Segment Open
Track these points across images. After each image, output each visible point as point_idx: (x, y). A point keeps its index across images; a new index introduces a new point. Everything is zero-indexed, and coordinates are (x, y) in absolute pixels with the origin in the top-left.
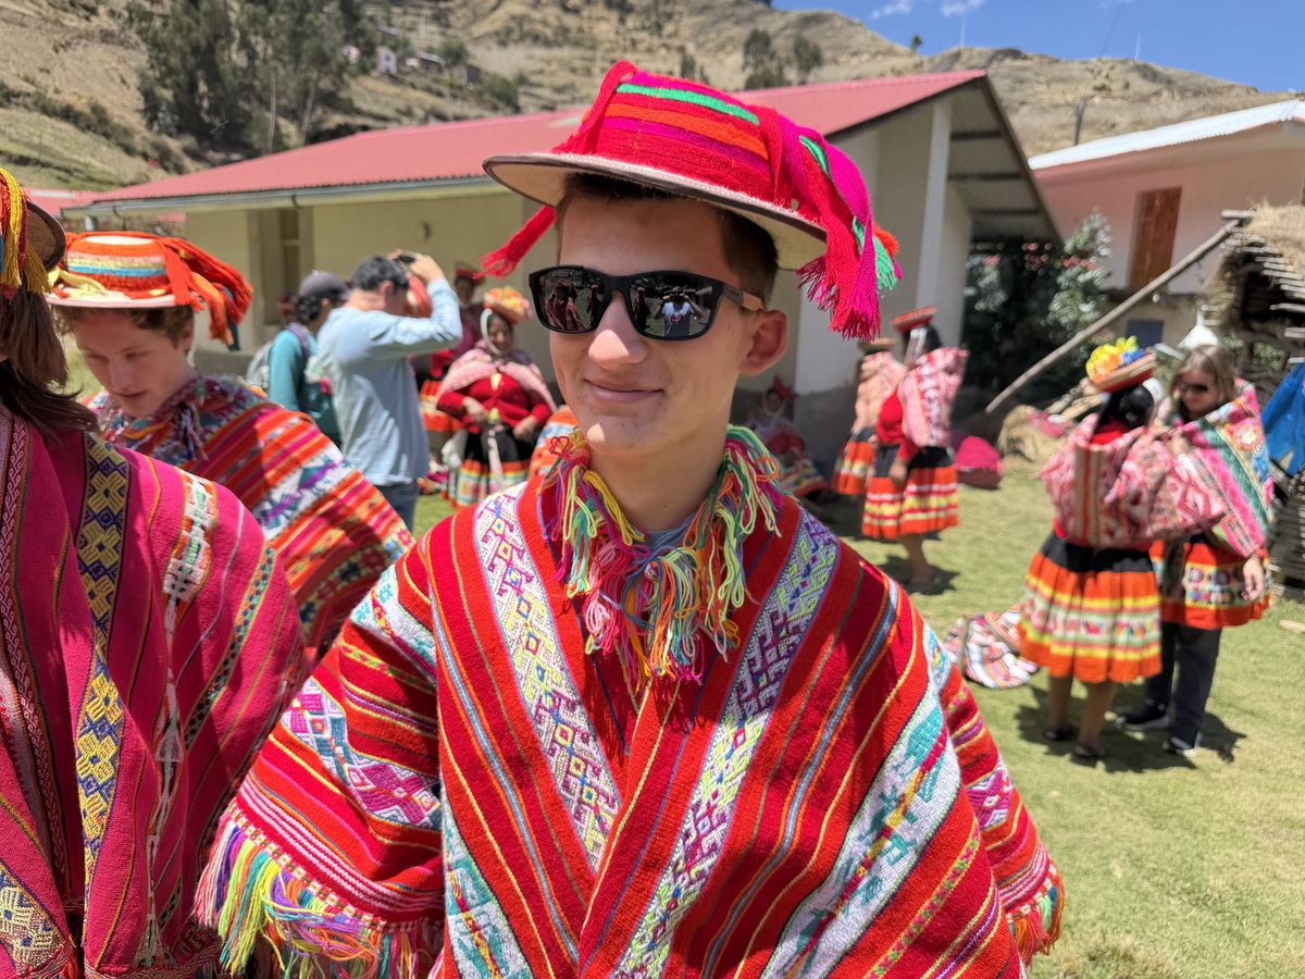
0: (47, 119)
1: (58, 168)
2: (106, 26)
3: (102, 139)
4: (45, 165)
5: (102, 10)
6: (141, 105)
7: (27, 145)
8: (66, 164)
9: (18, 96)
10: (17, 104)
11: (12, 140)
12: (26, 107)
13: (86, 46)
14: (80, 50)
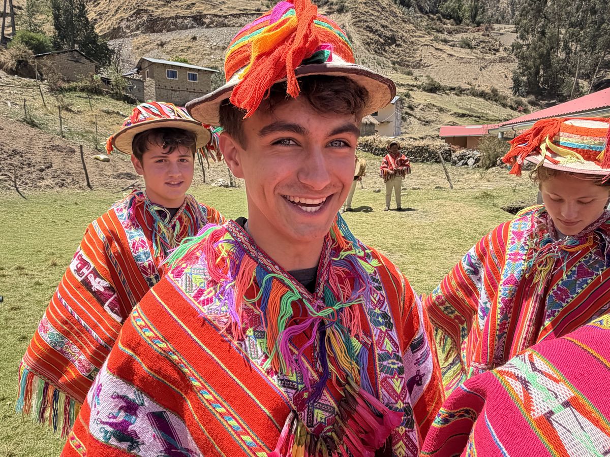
0: (474, 98)
1: (475, 117)
2: (502, 55)
3: (494, 102)
4: (471, 116)
5: (501, 49)
6: (512, 85)
7: (465, 109)
8: (478, 115)
9: (464, 91)
10: (464, 94)
11: (460, 108)
12: (467, 94)
13: (493, 66)
14: (490, 68)
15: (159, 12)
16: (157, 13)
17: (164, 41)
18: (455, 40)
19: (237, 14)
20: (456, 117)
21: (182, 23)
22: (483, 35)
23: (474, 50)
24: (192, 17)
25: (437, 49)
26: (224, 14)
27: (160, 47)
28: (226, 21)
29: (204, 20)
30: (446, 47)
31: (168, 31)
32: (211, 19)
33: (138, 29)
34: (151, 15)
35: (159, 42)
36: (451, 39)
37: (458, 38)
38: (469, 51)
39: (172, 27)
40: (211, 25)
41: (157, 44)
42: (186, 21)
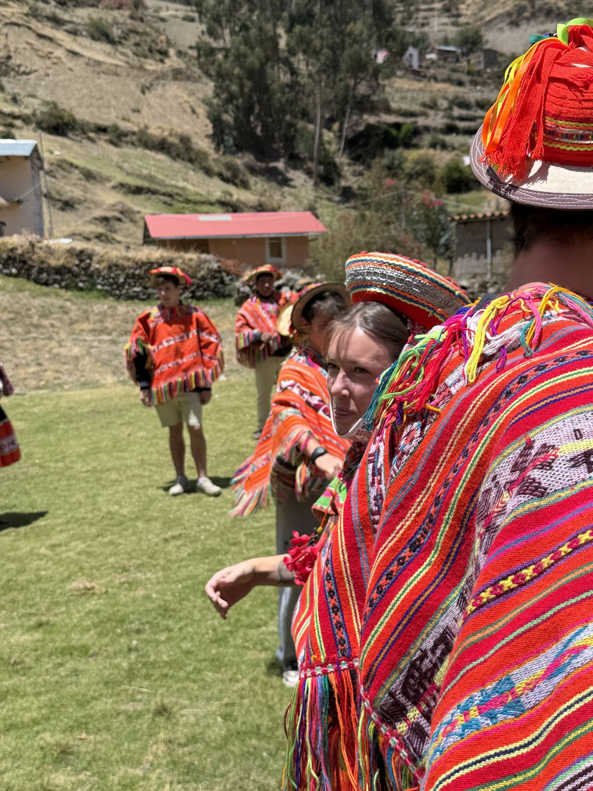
0: (148, 152)
1: (164, 194)
2: (176, 65)
3: (189, 165)
4: (154, 192)
5: (172, 52)
6: (210, 130)
7: (139, 177)
8: (169, 190)
9: (126, 135)
10: (127, 143)
11: (128, 174)
12: (133, 144)
13: (164, 85)
14: (159, 88)
18: (75, 19)
20: (125, 194)
22: (132, 17)
23: (120, 48)
25: (41, 36)
30: (59, 35)
36: (66, 17)
37: (83, 19)
38: (108, 48)
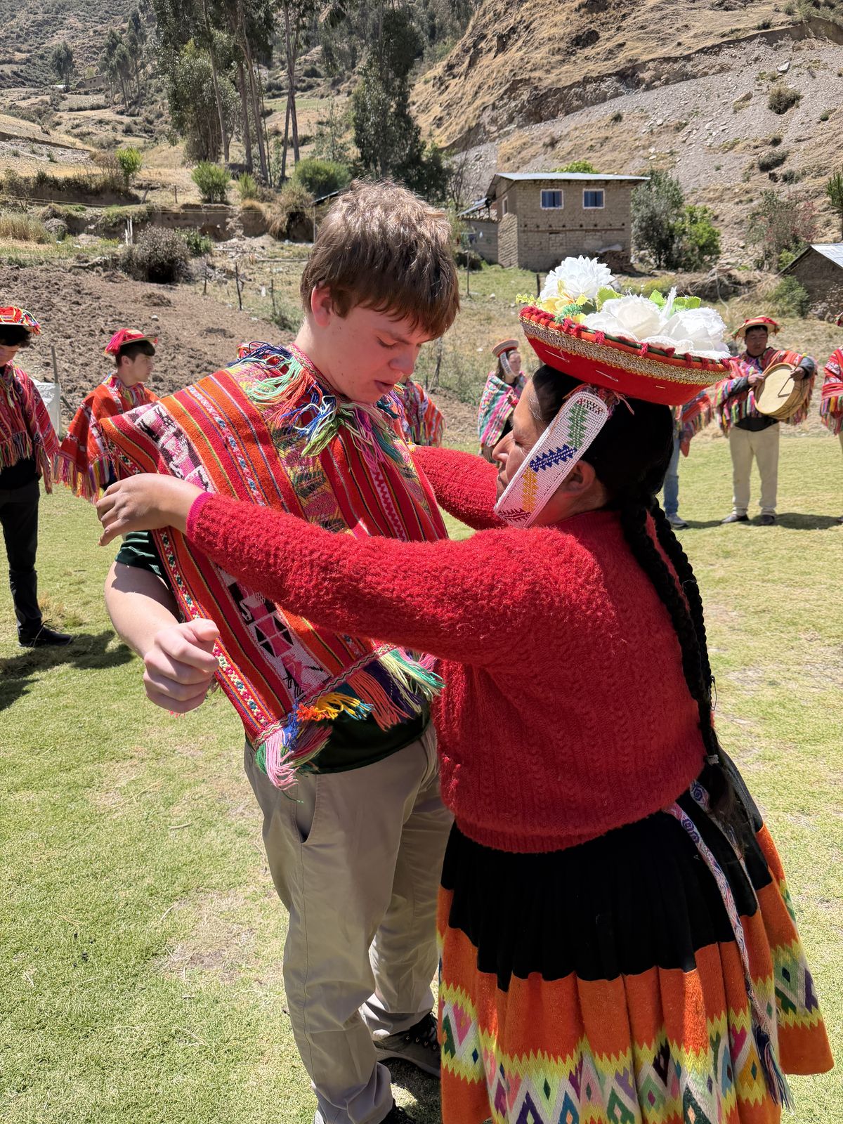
15: (552, 77)
16: (549, 80)
17: (556, 135)
19: (713, 47)
21: (595, 90)
24: (617, 74)
26: (686, 53)
27: (549, 149)
28: (689, 68)
29: (641, 75)
31: (567, 113)
32: (655, 69)
33: (511, 120)
34: (536, 88)
35: (547, 140)
39: (576, 103)
40: (657, 83)
41: (545, 145)
42: (603, 86)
Segment Closed
▶ _What is needed_
Change "top-left" to "upper-left" in all the items above, keeping everything else the same, and write them out again without the pictures.

▶ _Expected answer_
Track these points across images. After each image, output each visible point as point_idx: (x, y). A point keeps its index across images; a new index introduces a new point. Everything is zero-indexed, and coordinates are (x, y) in absolute pixels with the origin in the upper-left.
0: (47, 119)
1: (58, 168)
2: (106, 26)
3: (102, 139)
4: (45, 165)
5: (102, 10)
6: (141, 105)
7: (27, 145)
8: (66, 164)
9: (18, 96)
10: (17, 104)
11: (12, 140)
12: (26, 107)
13: (86, 46)
14: (80, 50)
0: (474, 98)
1: (475, 117)
2: (502, 55)
3: (494, 102)
4: (471, 116)
5: (501, 49)
6: (512, 85)
7: (465, 109)
8: (478, 115)
9: (464, 91)
10: (464, 94)
11: (460, 108)
12: (467, 94)
13: (493, 66)
14: (490, 68)
15: (159, 12)
16: (157, 13)
17: (164, 41)
18: (455, 40)
19: (237, 14)
20: (456, 117)
21: (182, 23)
22: (483, 35)
23: (474, 50)
24: (192, 17)
25: (437, 49)
26: (224, 14)
27: (160, 47)
28: (226, 21)
29: (204, 20)
30: (446, 47)
31: (168, 31)
32: (211, 19)
33: (138, 29)
34: (151, 15)
35: (159, 42)
36: (451, 39)
37: (458, 38)
38: (469, 51)
39: (172, 27)
40: (211, 25)
41: (157, 44)
42: (186, 21)
0: (148, 152)
1: (164, 194)
2: (176, 65)
3: (189, 165)
4: (154, 192)
5: (172, 52)
6: (210, 130)
7: (139, 177)
8: (169, 190)
9: (126, 135)
10: (127, 143)
11: (128, 174)
12: (133, 144)
13: (164, 85)
14: (159, 88)
18: (75, 19)
20: (125, 194)
22: (132, 17)
23: (120, 48)
25: (41, 36)
30: (59, 35)
36: (66, 17)
37: (83, 19)
38: (108, 48)
15: (552, 77)
16: (549, 80)
17: (556, 135)
19: (713, 47)
21: (595, 90)
24: (617, 74)
26: (686, 53)
27: (549, 149)
28: (689, 68)
29: (641, 75)
31: (567, 113)
32: (655, 69)
33: (511, 120)
34: (536, 88)
35: (547, 140)
39: (576, 103)
40: (657, 83)
41: (545, 145)
42: (603, 86)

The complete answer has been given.